In the most closely followed Senate race, Mayor Koukal came in a distant second in Prague's up-market sixth district, winning just 24 percent of the vote. Former Interior Minister Jan Ruml won over 40 percent of the ballots. Ruml heads the Freedom Union (US), a member of the four-party coalition.

ODS chairman Klaus said he was taken by surprise by his party's performance and suggested that being mayor and senator simultaneously is "deceptive and awkward" and may cost Koukal the Senate race. Klaus accused Ruml of what he termed "a campaign full of hatred." Commentators responded that Klaus had only himself to blame for the tone of the campaign.

In another surprising outcome in Prague, former health minister Zuzana Roithova, of the four-party coalition, came in nine-and-a-half percentage points ahead of the incumbent, ODS Senate whip Milan Kondr, in a race which all polls had tipped Kondr to win handily.

Klaus said the low turn-out was due to the elections having been the second balloting this year. His deputy, Libuse Bensesova, blamed the poor turnout on the elections being held in the Autumn, when she says Czechs are in a worse mood than in the Spring and when short days hamper campaigning.

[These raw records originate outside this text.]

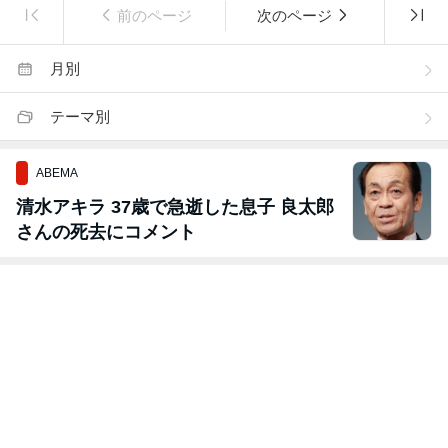
前のページ
次のページ
月別
テーマ別
ABEMA
清水アキラ 37歳で急逝した息子 良太郎
さんの死去にコメント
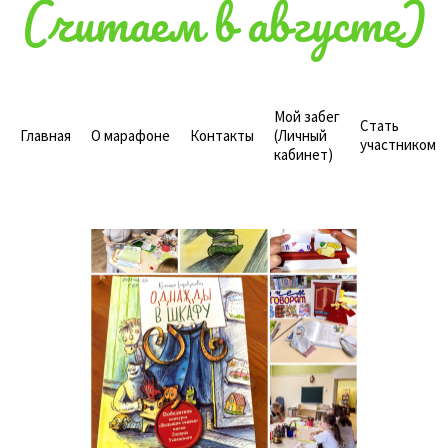
(читаем в августе)
Мой забег
Стать
Главная
О марафоне
Контакты
(Личный
участником
кабинет)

Prime Minister Milos Zeman's Social Democrats did poorly in the local elections. He said he was particularly mortified by the outcome in the Senate, saying victory there had been within reach. Never one to mince words, Zeman announced that "heads must fall."

Zeman also accused those who did not vote of being "cowards" and ascribed the Social Democrats' failure in Prague to "the citizens of the capital being convinced that a megalomaniac poster...was enough of a reason to vote ODS." This was a reference to a controversial huge photo of Klaus displayed on a billboard on the former site of the world's largest statue of Stalin.